Publication Details (including relevant citation information):
J. Mater. Chem., 2012,22, 20423-20433
Stabilization of proteins against thermal deactivation is a major challenge, and a simple, facile, novel chemical approach is described here to overcome this hurdle. We report here, for the first time, the successful synthesis of ultrastable protein nanoparticles consisting of met-hemoglobin (Hb) conjugated with low molecular weight polyacrylic acid (PAA, Mw 8000) to form discrete nanoparticles. Hb–PAA nanoparticles were not deactivated when subjected to prolonged thermal treatment such as steam sterilization conditions (122 °C, 40 minutes, 17–20 psi), while the unprotected Hb lost most of its activity when subjected to the same heating conditions.
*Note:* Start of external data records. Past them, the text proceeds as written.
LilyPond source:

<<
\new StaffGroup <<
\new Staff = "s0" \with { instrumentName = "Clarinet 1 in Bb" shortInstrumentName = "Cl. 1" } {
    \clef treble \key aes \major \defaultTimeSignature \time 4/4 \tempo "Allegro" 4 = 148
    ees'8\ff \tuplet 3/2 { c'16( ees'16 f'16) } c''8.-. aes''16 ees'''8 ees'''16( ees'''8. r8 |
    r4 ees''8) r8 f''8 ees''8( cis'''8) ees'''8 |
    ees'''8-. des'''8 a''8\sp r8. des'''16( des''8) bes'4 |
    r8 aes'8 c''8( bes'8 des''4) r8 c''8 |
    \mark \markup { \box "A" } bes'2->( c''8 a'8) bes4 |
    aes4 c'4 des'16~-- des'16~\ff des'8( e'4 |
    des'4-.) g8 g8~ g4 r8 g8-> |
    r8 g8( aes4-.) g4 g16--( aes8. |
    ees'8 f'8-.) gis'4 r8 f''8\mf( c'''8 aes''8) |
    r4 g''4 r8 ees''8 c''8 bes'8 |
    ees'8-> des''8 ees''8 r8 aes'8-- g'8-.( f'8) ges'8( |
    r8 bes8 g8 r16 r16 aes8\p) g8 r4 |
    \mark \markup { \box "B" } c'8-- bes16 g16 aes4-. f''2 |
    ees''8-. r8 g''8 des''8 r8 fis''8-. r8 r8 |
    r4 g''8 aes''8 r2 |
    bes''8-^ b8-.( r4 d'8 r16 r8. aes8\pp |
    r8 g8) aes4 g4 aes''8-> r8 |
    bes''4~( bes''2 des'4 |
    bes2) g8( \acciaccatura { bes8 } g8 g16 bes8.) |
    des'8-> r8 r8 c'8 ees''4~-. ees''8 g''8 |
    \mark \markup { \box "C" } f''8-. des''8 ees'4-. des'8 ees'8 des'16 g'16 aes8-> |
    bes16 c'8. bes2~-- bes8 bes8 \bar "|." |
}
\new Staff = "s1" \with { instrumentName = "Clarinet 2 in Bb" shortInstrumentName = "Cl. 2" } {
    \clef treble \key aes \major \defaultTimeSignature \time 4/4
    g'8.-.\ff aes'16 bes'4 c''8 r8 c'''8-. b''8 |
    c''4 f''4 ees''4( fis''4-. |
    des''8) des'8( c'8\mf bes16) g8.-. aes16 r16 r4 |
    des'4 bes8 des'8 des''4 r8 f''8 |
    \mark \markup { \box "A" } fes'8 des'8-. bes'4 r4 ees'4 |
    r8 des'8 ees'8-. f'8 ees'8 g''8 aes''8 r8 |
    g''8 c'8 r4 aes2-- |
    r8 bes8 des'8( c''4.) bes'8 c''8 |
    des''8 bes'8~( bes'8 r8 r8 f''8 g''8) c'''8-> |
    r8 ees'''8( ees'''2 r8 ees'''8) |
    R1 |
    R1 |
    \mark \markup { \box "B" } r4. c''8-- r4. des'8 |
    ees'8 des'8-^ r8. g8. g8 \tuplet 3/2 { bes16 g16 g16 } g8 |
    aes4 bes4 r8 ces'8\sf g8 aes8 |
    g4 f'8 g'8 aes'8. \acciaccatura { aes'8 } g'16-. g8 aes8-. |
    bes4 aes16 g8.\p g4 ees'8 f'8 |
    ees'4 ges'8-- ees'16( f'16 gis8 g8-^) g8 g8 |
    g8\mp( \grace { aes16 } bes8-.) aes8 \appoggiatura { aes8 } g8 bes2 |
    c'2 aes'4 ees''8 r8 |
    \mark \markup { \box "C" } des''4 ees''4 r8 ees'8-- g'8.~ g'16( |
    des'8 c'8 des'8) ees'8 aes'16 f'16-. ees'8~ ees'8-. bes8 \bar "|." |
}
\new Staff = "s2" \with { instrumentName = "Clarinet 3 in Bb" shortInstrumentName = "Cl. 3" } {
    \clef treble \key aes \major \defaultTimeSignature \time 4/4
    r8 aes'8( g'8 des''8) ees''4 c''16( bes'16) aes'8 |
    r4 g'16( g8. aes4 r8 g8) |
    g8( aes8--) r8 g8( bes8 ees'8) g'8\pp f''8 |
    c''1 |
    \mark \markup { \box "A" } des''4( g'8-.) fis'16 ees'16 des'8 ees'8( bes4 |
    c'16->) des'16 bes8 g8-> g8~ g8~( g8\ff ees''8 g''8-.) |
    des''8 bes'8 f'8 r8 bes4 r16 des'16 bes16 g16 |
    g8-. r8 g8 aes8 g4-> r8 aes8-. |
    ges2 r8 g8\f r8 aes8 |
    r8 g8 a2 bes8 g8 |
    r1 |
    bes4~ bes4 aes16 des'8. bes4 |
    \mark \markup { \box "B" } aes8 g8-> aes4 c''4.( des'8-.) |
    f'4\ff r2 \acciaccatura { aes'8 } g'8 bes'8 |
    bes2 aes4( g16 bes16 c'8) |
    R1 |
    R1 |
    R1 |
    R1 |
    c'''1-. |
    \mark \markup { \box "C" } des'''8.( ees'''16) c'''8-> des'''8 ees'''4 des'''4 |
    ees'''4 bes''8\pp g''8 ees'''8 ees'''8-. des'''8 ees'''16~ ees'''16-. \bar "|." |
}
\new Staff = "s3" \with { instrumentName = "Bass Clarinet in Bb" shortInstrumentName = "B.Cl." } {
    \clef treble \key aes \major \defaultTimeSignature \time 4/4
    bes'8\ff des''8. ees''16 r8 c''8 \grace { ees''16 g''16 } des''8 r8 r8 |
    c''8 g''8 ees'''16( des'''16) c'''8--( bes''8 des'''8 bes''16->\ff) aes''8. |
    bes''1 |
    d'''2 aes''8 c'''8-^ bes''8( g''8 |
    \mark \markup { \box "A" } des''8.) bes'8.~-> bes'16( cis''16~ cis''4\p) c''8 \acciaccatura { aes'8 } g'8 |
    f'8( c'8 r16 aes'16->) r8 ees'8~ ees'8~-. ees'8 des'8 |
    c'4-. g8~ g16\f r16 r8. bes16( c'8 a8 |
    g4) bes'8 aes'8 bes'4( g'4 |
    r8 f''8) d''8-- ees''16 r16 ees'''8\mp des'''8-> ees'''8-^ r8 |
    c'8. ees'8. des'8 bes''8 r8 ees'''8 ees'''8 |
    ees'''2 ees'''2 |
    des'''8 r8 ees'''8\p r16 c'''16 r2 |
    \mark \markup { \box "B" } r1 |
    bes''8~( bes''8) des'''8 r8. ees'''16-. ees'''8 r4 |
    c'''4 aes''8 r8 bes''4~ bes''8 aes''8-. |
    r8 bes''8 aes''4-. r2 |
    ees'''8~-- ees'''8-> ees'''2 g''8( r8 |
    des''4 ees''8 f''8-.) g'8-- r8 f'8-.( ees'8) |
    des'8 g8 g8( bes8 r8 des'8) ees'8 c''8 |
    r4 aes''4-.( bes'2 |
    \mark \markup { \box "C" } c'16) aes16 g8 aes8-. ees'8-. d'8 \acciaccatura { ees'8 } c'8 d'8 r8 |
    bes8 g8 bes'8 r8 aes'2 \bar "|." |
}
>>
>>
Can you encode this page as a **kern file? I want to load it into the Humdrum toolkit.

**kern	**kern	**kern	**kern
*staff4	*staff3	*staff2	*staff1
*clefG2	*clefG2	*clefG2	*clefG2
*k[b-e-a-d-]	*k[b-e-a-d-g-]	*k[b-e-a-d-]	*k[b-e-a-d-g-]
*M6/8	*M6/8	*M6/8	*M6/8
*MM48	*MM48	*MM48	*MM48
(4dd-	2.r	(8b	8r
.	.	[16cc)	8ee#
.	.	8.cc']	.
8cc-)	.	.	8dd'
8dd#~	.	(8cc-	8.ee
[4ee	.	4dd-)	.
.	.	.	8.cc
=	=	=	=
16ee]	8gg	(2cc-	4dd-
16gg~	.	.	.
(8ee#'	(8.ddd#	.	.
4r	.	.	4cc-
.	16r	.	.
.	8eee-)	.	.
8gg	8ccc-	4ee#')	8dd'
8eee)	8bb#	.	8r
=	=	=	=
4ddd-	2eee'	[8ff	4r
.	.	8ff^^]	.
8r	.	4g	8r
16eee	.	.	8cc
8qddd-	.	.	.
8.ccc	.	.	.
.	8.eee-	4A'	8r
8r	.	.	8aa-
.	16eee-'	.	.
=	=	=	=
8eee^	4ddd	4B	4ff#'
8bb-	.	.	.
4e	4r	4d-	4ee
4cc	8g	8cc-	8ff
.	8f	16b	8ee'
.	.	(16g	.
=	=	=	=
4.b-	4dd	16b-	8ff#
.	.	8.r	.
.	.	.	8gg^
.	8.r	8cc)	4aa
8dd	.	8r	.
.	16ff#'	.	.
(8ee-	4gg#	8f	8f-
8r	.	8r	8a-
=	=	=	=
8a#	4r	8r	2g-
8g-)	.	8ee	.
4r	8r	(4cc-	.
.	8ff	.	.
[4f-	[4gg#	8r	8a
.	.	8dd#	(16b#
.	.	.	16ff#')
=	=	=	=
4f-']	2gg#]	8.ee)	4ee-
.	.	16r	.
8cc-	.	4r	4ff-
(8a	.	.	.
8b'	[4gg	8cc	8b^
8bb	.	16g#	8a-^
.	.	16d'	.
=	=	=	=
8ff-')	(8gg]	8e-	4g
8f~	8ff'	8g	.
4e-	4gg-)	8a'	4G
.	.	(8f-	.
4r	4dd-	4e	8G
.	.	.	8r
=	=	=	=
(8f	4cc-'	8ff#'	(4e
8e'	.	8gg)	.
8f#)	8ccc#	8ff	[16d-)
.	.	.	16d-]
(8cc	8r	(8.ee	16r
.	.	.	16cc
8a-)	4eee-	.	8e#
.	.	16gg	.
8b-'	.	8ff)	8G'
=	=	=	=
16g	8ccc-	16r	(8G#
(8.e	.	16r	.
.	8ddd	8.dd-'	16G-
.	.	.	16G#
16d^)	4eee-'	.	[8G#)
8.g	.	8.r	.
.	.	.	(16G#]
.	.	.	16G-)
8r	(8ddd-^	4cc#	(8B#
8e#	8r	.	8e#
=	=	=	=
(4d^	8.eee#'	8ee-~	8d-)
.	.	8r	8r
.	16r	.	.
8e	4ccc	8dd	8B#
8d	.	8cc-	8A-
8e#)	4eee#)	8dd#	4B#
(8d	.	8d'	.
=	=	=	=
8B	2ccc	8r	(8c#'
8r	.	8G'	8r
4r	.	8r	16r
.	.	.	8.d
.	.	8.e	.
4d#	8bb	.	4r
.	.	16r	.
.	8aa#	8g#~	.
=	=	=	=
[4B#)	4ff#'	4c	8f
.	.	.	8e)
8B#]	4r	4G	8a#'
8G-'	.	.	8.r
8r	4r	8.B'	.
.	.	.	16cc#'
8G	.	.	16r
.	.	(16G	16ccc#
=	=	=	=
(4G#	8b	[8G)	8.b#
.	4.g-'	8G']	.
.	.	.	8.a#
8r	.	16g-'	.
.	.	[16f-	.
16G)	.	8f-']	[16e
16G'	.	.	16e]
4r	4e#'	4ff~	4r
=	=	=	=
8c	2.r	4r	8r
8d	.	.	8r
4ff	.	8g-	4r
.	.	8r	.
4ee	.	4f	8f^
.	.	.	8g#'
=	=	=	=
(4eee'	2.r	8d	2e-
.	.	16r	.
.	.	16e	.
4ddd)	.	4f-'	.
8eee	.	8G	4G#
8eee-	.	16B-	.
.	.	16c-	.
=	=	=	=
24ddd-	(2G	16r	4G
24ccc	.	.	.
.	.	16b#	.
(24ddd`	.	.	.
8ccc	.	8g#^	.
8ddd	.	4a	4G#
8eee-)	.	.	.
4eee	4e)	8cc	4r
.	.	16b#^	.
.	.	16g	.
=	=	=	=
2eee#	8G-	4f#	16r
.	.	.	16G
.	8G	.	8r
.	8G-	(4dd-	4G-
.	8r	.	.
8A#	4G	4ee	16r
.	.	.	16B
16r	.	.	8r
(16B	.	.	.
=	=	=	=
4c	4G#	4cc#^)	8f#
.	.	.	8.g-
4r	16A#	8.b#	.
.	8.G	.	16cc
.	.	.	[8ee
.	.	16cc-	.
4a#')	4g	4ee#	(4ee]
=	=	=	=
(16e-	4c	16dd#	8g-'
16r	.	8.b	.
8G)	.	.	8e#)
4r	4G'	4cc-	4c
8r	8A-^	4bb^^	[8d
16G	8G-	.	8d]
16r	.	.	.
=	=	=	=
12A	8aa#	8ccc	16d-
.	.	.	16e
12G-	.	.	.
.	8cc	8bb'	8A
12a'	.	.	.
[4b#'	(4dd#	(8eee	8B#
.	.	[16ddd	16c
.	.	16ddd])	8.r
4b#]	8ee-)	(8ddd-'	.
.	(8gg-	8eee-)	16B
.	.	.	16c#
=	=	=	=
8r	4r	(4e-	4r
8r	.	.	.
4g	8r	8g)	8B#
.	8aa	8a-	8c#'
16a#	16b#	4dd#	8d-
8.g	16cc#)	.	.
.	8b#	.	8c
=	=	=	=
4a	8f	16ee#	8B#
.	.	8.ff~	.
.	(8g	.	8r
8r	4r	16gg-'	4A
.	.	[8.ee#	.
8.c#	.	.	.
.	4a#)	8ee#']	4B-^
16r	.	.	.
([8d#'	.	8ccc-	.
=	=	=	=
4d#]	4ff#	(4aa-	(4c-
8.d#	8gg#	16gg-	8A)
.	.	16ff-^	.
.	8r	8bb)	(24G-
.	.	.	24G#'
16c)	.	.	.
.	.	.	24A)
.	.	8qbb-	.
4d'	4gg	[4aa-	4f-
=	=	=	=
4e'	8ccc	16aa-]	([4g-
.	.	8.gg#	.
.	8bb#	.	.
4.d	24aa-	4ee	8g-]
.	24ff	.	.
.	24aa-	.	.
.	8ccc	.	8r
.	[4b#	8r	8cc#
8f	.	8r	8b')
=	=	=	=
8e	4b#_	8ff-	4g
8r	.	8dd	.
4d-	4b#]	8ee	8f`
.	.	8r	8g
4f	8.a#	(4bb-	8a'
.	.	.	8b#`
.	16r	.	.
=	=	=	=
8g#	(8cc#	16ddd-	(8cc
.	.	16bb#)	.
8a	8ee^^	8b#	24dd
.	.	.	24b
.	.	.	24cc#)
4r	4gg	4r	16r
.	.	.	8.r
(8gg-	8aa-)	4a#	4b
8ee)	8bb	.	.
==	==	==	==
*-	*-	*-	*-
Several Hb–PAA derivatives which resist thermal inactivation, in a similar manner, are produced and characterized. Interestingly, the highest activity retention, after the above thermal treatment, was 100% for the untreated samples. This resistance to heat is attributed to the enhanced thermodynamic stability of the Hb–PAA conjugate and improved re-folding of the denatured state to the native form, facilitated by PAA conjugation to Hb. This is a unique approach to stabilize Hb against thermal inactivation, and it is a major breakthrough in the production of stable Hb-based nanomaterials that can be safely sterilized in an autoclave for biomedical/in vivo applications.